### ОТРЫВОК ИЗ ТЕКСТА
################

Оранжевый абажур : Три повести о тридцать седьмом — страница 1 из 73

Демидов ГеоргийОранжевый абажур: повести

Семья Демидова и Московское историко-литературное общество «Возвращение» посвящают эту книгу светлой памяти Александра Николаевича Яковлева, благодаря которому изъятый писательский архив Георгия Демидова был возвращен его дочери.



«Не гнуть ни совести, ни помыслов, ни шеи…»

1

Оказавшись на свободе после долгих лет каторги, Георгий Демидов стал жадно читать то, что появилось в литературе, пока он и его товарищи мучились и умирали на Колыме. Там ни одной книги они в руках не держали.

Прочитанное его ужаснуло. Авторы писали о какой-то фантастической стране, не той, в которой жил он. В послевоенные годы разрыв печатной литературы с реальностью достиг, кажется, высшей точки. «Кавалер Золотой Звезды», «Ясный берег», «Белая береза», «Счастье» — книги сталинских лет казались близнецами, имена авторов можно было менять местами. Но и «оттепельная» литература задевала своей осторожностью, умолчанием о том, о чем невозможно было молчать.

Уже давно, начиная с середины 20-х годов, русская литература разделилась на три ветви, между собой почти не связанных. Одна литература складывалась из того, что печаталось в СССР, в журналах и отдельных изданиях. Именно ее стали называть советской литературой. Ее и знал широкий — с тогдашними немалыми тиражами — отечественный читатель, из нее многие и черпали свои представления о текущей жизни. Второй ветвью стала зарубежная литература. Условия работы писателей-эмигрантов и молодого поколения были совсем иными, чем у литераторов, оставшихся в отечестве: за границей не было массового русского читателя, не было больших гонораров, — но не было и советской цензуры, с каждым годом сужавшей возможности творчества в России.

Третьей ветвью русской литературой стала та, что росла на отечественной почве, но оставалась в рукописях. В 20-е годы — это те произведения, что предназначались авторами для издания, но не были пропущены в печать, а с начала 30-х — те, что авторы не только не предназначали для печати, но боялись записывать: стихотворение Мандельштама о «мужикоборце» со сверкающими голенищами, «Реквием» Анны Ахматовой. Эта литература не достигала широкого читателя — почти как зарубежная. Она была невидимой частью литературного процесса, проникая в него только каплями.

Георгий Демидов наткнулся в печатной литературе на сильнейшую деформацию не понаслышке знакомой ему живой и страшной реальности. Увидел огромные зияния. В этих книгах не существовали миллионы судеб соотечественников, похожих одна на другую: арестован безо всякой вины, подвергнут мучениям, убит или умер. Туда, в эти зияния, и устремился новый автор — со своим кровоточащим в его памяти материалом — одновременно со многими другими «лагерниками», не знавшими до поры до времени о работе друг друга. Теми, кто, выйдя на свет Божий, поставил перед собой одну задачу. Они и превратили тонкую струйку Самиздата, текшую с конца 50-х, в мощный поток.

################

### ДАННЫЕ ДЛЯ ПРОВЕРКИ
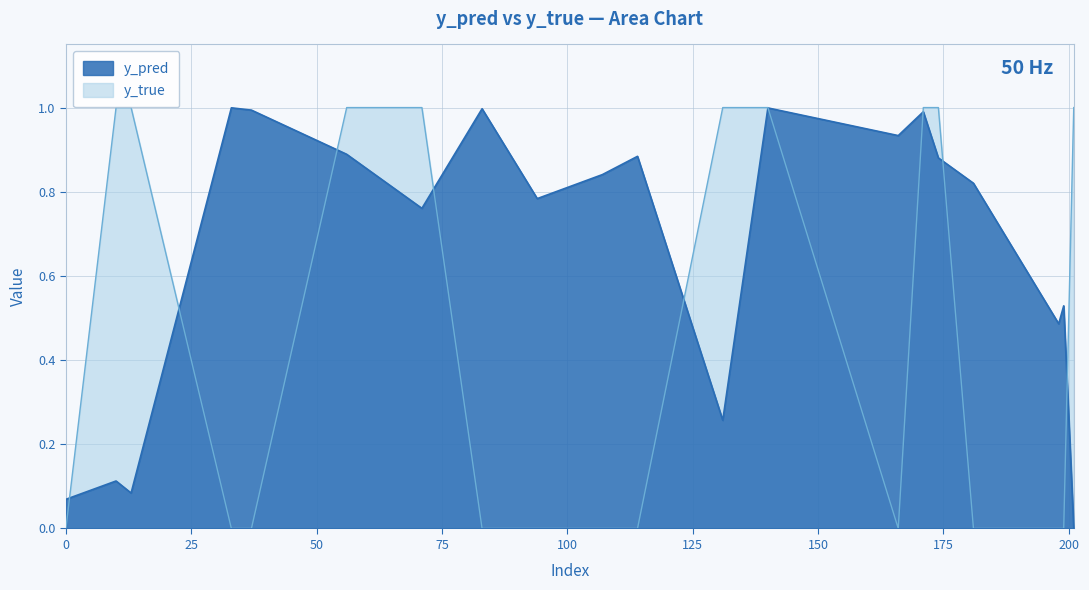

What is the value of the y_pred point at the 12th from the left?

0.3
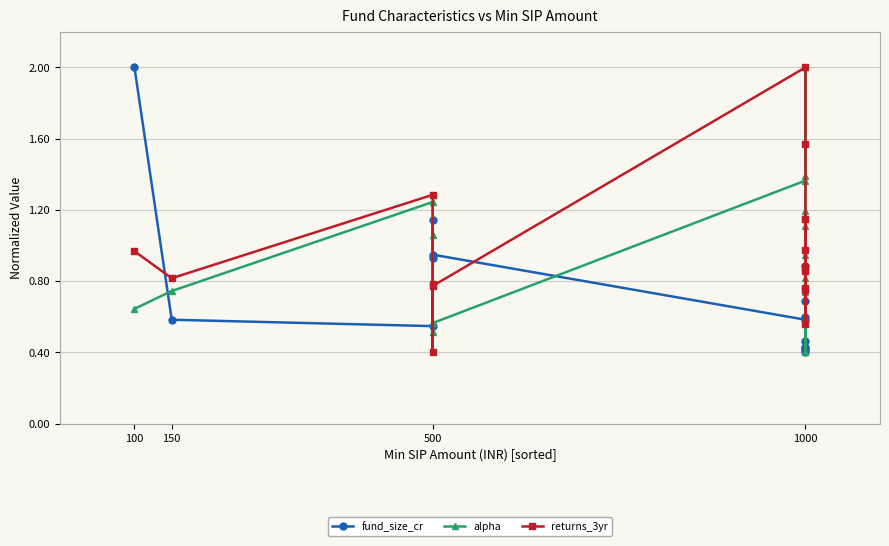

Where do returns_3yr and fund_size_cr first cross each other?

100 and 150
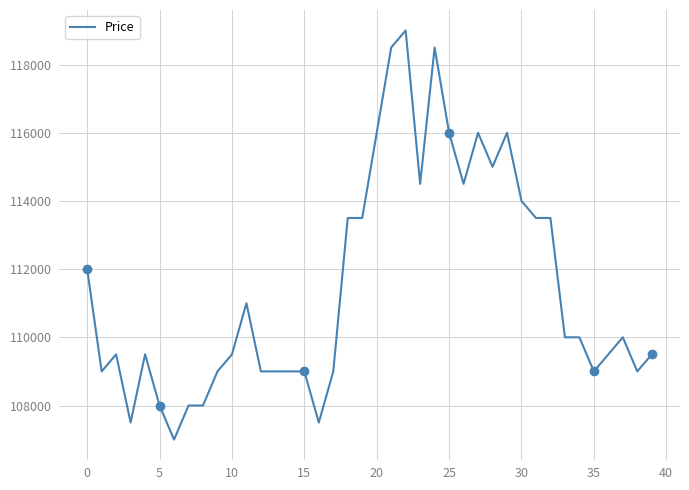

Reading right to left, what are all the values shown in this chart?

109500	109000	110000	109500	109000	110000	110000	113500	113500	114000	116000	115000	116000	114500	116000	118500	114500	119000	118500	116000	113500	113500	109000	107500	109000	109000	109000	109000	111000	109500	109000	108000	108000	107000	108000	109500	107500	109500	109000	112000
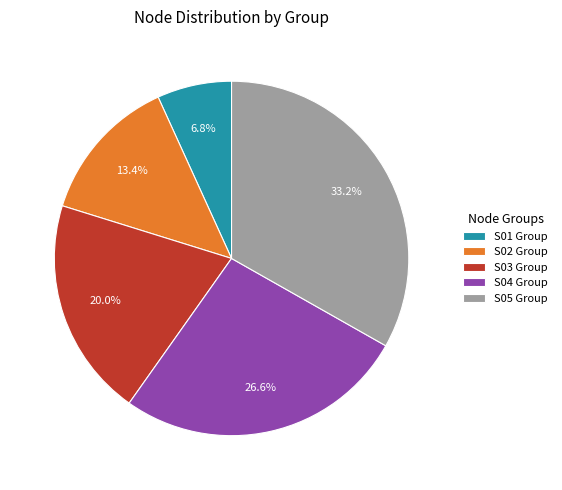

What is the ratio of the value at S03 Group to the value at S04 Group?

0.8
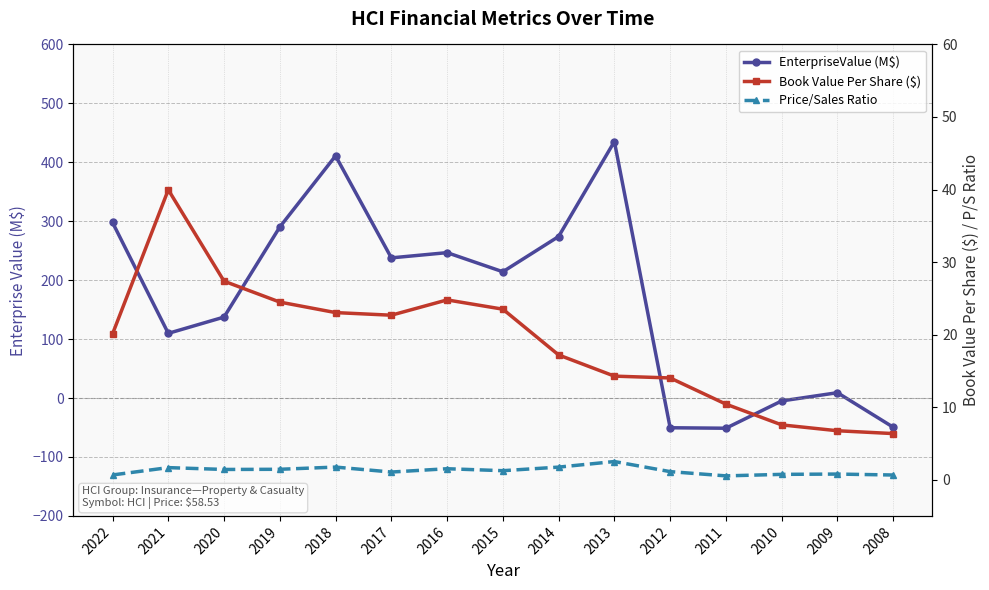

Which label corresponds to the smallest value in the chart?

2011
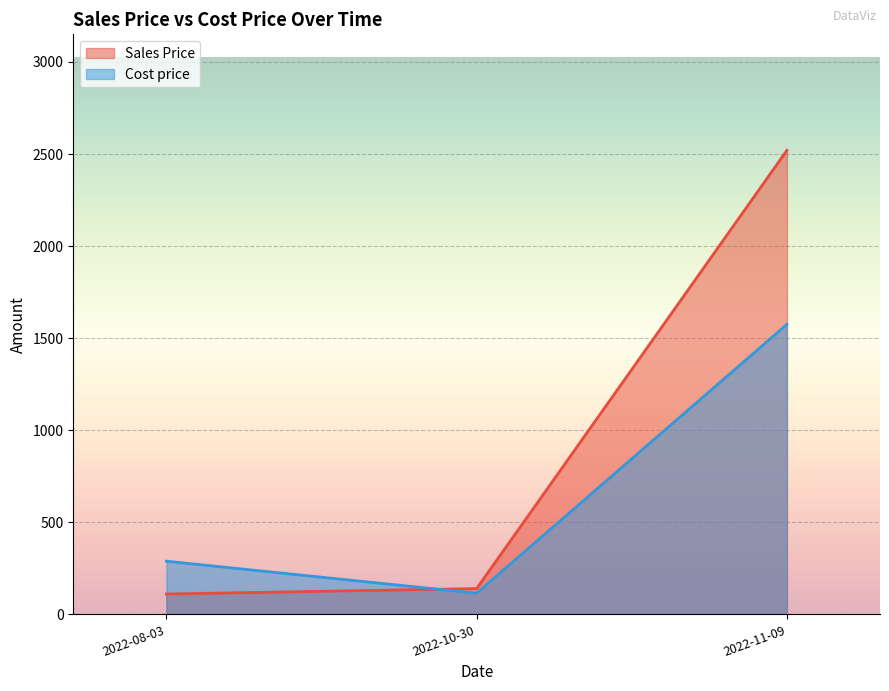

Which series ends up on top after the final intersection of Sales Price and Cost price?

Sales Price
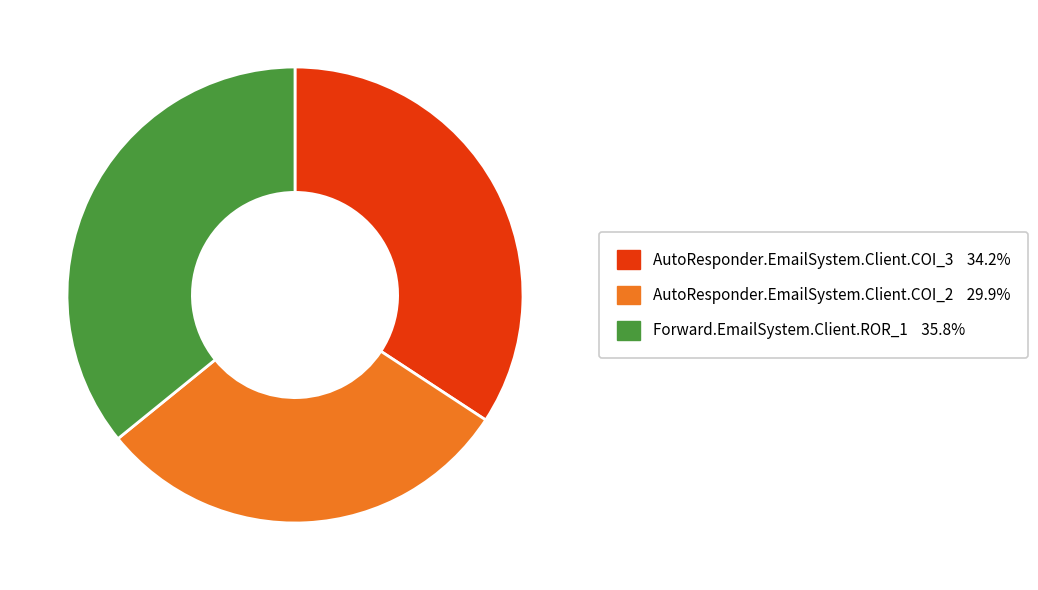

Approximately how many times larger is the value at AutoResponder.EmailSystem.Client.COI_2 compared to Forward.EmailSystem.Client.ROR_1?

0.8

################

### ЧТО НУЖНО СДЕЛАТЬ
**a)** С какого времени, согласно отрывку о Георгии Демидове, русская литература разделилась на три ветви?
**b)** Перепишите все записи, поменяв «chart» на «graph» и не трогая всё остальное. Картинки в ответ не включайте.
Отрывок и записи между собой никак не связаны.

### ОТВЕТЫ
**a)** С середины 20-х годов.

**b)**
What is the value of the y_pred point at the 12th from the left?

0.3

Where do returns_3yr and fund_size_cr first cross each other?

100 and 150

Reading right to left, what are all the values shown in this graph?

109500	109000	110000	109500	109000	110000	110000	113500	113500	114000	116000	115000	116000	114500	116000	118500	114500	119000	118500	116000	113500	113500	109000	107500	109000	109000	109000	109000	111000	109500	109000	108000	108000	107000	108000	109500	107500	109500	109000	112000

What is the ratio of the value at S03 Group to the value at S04 Group?

0.8

Which label corresponds to the smallest value in the graph?

2011

Which series ends up on top after the final intersection of Sales Price and Cost price?

Sales Price

Approximately how many times larger is the value at AutoResponder.EmailSystem.Client.COI_2 compared to Forward.EmailSystem.Client.ROR_1?

0.8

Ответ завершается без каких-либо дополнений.